Deep Learning
This is "the book" https://www.deeplearningbook.org/
Perceptron
Deep learning neural networks are loosely based on neurons in biological brains, but are developed my mathematics and statistics.
A perceptron is on "neuron" with input from others, with weights, and an activation function to control the output.
Perceptron rule
f(sum_j W_j - X_j + b)
Weights are the normal vector for the decision boundary.
- Cycle through training data
- Update W on misclassified instances
- (positive misclassified as negative)
W = W + X_i
- (negative misclassified as positive)
W = W - X_i
Delta rule (gradient descent)
W_j <- W_j + deltaW_j
Linearly inseparable cases
Like XOR
gate.
Can be solved by combining neurons - making layers.
Decision boundaries draw shapes in the vector space.
Typically the activation function is the same for a full layer of a neural network.
Called MLP - can approximate any nonlinear function.
Back propagation
Use chain rule to update inner layers from error.
Real implementations use the "computation graph" with "autodiff".
Optimization Methods
Find a set of optimized weights which minimize the error (or loss function) at the output.
Hyper parameter tune the learning rate.
Stochastic Gradient Descent (SGD)
Use mini batches of data to each weight to update it's calculation. Mini batches should be reasonable size to achieve best training efficiency.
Estimate gradient with SGD gradient formula from batch and corresponding targets.
Introduces problem: "learning rate scheduling".

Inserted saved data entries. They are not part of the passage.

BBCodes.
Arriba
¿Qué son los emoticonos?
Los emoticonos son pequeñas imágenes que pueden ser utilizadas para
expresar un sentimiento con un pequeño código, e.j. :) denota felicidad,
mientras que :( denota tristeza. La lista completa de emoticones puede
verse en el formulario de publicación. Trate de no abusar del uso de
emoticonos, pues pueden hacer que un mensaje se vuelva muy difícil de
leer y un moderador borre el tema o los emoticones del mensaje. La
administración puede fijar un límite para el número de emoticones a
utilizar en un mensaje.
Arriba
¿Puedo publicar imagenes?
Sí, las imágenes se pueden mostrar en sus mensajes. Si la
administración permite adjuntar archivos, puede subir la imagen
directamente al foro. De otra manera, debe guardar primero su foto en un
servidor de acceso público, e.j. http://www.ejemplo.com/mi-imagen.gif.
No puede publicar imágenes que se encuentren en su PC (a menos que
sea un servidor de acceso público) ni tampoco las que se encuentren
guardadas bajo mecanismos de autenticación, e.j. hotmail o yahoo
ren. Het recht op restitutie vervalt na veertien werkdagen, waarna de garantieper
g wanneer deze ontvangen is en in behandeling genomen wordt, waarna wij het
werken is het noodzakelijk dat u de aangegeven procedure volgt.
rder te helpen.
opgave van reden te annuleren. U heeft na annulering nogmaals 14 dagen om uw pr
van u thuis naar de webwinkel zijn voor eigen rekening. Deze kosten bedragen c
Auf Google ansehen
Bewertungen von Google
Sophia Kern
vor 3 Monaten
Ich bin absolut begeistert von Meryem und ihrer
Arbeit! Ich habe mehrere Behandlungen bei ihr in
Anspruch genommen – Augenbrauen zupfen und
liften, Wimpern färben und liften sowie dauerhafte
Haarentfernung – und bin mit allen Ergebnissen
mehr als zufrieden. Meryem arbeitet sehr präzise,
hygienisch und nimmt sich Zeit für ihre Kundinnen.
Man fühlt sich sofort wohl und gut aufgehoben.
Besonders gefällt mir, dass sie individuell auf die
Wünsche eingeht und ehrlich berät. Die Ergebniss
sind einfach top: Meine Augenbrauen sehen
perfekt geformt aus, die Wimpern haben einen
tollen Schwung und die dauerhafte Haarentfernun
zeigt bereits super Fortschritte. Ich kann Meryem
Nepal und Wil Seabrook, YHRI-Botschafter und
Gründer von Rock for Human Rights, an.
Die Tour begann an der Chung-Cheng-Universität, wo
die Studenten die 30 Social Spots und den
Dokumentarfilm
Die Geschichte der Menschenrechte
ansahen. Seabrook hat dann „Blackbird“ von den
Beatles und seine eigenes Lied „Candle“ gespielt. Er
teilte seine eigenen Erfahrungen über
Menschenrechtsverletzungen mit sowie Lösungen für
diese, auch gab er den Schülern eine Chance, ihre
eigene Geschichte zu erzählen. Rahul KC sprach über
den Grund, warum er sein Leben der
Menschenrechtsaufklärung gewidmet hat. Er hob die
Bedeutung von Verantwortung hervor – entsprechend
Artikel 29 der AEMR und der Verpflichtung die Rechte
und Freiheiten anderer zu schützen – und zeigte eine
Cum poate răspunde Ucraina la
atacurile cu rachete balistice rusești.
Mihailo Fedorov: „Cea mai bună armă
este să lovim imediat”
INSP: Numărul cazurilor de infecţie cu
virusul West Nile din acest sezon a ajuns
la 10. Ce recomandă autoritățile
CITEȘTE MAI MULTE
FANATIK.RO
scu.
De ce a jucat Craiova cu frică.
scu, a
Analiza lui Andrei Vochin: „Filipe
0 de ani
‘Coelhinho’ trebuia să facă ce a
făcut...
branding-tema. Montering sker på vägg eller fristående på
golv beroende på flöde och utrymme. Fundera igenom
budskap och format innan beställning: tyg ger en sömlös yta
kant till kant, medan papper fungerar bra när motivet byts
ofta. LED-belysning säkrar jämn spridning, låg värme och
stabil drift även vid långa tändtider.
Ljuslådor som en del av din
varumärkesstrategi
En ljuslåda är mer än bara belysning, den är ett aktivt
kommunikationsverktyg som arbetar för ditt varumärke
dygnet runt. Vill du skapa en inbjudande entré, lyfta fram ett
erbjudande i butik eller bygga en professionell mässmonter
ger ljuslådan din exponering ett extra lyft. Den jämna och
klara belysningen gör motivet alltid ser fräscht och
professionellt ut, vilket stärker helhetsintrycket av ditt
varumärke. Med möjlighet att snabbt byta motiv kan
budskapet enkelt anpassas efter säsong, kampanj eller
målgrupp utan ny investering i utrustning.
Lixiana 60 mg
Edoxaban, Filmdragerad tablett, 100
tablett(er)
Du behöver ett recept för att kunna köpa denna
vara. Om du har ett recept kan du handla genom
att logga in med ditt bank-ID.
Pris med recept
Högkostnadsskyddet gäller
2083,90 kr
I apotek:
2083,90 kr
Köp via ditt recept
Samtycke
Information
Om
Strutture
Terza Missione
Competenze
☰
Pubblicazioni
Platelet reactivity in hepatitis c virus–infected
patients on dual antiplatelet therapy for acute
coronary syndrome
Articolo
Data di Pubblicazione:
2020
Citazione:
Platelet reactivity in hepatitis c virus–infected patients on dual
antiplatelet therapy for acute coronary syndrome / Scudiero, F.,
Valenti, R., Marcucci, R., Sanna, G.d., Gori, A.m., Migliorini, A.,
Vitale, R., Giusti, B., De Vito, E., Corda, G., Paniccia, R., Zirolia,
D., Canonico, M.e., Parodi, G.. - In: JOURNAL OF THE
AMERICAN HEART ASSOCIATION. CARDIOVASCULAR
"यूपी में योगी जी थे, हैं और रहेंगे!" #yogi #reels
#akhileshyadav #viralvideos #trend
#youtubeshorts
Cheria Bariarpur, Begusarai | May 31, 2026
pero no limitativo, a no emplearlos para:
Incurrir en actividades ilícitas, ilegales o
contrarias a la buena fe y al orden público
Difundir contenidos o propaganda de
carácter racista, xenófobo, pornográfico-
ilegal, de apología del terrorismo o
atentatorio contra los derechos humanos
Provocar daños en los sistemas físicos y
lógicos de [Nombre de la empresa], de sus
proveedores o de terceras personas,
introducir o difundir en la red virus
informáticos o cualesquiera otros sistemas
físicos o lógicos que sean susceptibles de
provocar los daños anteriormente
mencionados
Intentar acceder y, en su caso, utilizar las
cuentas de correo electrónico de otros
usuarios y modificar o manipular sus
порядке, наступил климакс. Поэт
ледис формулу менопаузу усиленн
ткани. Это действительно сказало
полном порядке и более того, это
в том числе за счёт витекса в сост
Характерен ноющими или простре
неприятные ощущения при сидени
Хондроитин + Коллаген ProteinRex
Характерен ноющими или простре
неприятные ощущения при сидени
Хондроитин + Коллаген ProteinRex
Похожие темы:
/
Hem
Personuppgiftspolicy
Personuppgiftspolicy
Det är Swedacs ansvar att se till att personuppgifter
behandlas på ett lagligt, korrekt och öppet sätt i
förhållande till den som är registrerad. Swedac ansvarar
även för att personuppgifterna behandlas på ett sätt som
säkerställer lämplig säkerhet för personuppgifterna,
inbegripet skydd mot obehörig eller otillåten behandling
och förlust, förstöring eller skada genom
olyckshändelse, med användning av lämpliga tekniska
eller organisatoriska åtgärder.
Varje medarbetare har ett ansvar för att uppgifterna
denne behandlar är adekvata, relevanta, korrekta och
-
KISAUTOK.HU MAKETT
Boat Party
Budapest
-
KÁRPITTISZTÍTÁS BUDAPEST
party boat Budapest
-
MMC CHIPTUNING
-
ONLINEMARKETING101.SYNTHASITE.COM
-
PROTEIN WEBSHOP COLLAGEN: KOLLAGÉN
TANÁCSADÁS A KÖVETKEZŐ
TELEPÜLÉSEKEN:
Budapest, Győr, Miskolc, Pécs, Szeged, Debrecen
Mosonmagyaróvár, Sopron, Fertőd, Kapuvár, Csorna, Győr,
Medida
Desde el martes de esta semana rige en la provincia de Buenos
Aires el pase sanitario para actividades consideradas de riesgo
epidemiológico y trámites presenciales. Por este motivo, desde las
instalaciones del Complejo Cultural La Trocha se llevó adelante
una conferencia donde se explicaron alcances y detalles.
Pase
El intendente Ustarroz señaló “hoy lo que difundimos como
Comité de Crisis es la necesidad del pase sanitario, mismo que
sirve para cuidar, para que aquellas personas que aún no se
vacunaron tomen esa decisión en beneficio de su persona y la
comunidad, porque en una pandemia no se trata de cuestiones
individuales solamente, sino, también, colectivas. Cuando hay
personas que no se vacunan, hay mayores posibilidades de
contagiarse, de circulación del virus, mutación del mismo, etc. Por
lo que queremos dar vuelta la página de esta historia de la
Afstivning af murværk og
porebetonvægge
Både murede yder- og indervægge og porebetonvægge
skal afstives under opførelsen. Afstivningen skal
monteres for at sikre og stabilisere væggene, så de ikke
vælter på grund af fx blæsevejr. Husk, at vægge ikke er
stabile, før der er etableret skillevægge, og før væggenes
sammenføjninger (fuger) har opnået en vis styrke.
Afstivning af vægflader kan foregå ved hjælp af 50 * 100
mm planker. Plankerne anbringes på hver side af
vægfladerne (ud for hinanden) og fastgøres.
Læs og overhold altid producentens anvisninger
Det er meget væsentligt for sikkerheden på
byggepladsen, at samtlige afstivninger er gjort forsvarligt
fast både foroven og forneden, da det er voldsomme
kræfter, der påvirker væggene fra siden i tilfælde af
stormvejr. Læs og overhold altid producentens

Adding the momentum "moving average" can make it faster. Makes learning converge on optimum faster.
Read keras
documentation on SGD for more information on specific
implementation.
Nestrov momentum does early correction on gradient.
Also check out learning rate normalization techniques like Adadelta.
Convolutional Neural Network
Process 2D data like images, use filters (or kernel matrix) to do operations across the whole grid. Output is a feature map (locations that strongly activate the specific filter.)
Pooling (often max pool) reduces number of pixels to identify features and not over fit. Also convolutions like "stride" can reduce spatial dimension.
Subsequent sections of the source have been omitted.